I am getting it in Slate Hill NY at 3 dollars per lb, just picked up 34 lbs (got 4 for free...lol) today.
Here is the info:
Website is: www.rightfromthehive.co
Email is: [email protected] 
I deal with Kerri-Ann, she has Hives all over NY, up as far as the Finger Lakes, real nice lady, easy to deal with and the honey is amazing, I've never tasted honey that I liked this much!
Tell her that you are a wine maker and that Tom from Poughkeepsie gave you the info, the price is comparable if not better to purchasing from other sources online, and her product is truly amazing!


----------



## geek (Jan 19, 2013)

I see, a but more pricey versus plain white sugar.
Thanks for the info.


----------



## Pumpkinman (Jan 19, 2013)

It is more pricey, but once you taste the difference, I doubt that you would go back!


----------



## Dend78 (Jan 20, 2013)

i would have to agree a bit there, once you get the flavoring correct im sure its amazing, like i said this one gallon is totally different like not even the same wine. the lemon bite is almost gone the fruit flavor is there but it may need some time to come forward more. more time and testing required.


----------



## Dend78 (Jan 23, 2013)

wow guys and gals i just bottled my honey mixture wow its so amazingly smooth i want to see what a month or two does to it but right now its awesome. the honey takes out the lemon and alcohol bite leaving a fruity flavor followed up with a nice smooth honey taste. Im not sure but i dont believe I will ever go back to regular sugar again after trying this...just sayin


----------



## ShawnDTurner (Jan 23, 2013)

You should try meads if you like honey. I have a Vanilla - Cinnamon Metheglin made with Orange Blossom Honey, I call it the Thrilla with Vanilla.


----------



## Dend78 (Jan 23, 2013)

nice, I actually have a blueberry melomel going right now 

1.020 is final SG


----------



## rezod11 (Jan 23, 2013)

> I deal with Kerri-Ann, she has Hives all over NY, up as far as the Finger Lakes, real nice lady, easy to deal with and the honey is amazing, I've never tasted honey that I liked this much!

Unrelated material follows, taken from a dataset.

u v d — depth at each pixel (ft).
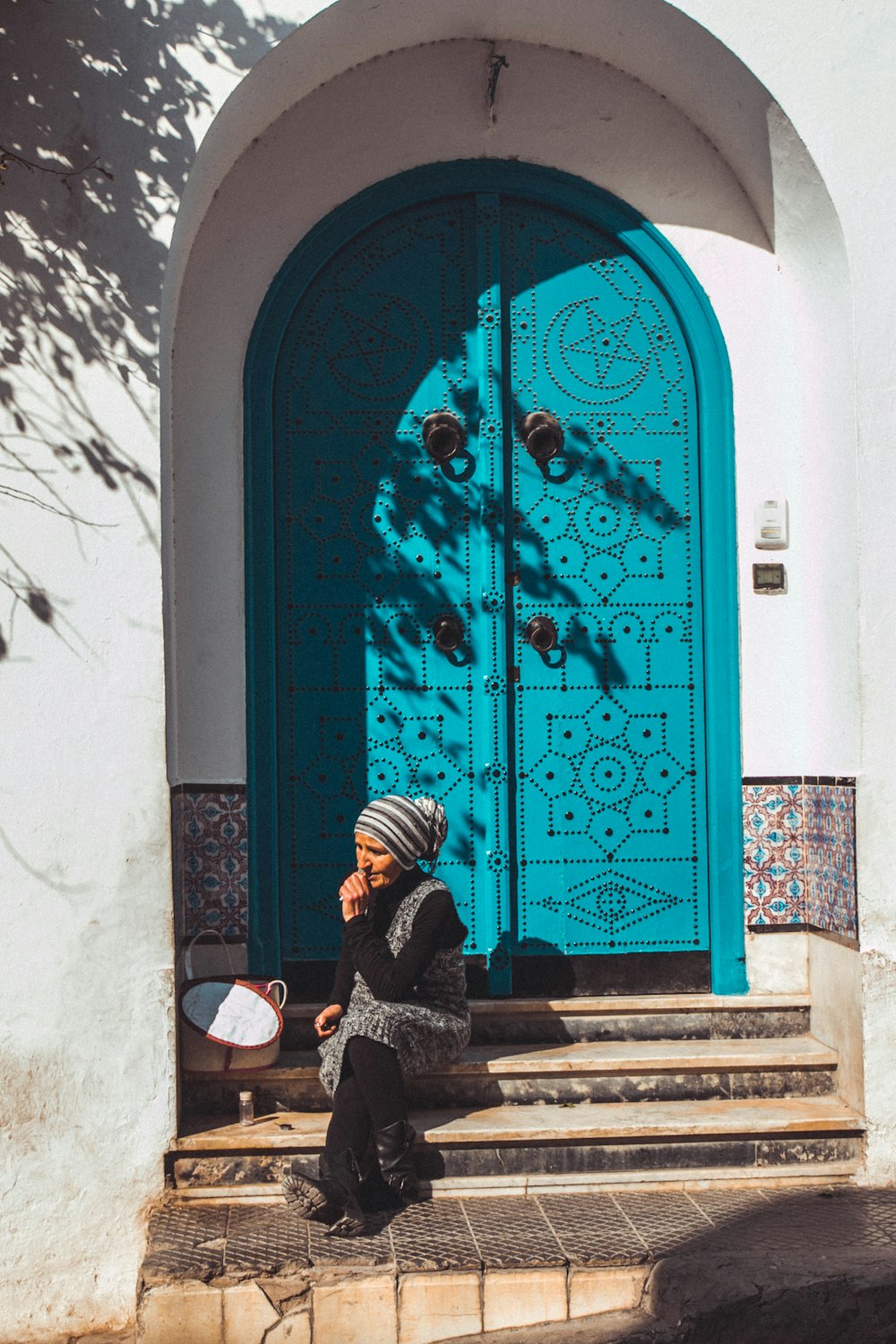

The best honey I have ever tasted is from Shaffer's Fruit Farm in PA. The honey comes from an apple orchard and you can taste the apple in the honey. It's not cheap, I'm not even sure of the price at the moment, but I can only imagine what it would do to back sweetening a wine. I will find out soon though


----------



## Dend78 (Jan 25, 2013)

mmmm sounds good to me, well i believe I can close the book on this thread first post will be updated to show my final compilation of notes, i bottled the last of it last night. the bitterness in the dextrose batch seems to be subsiding which im guessing is just an age thing.


----------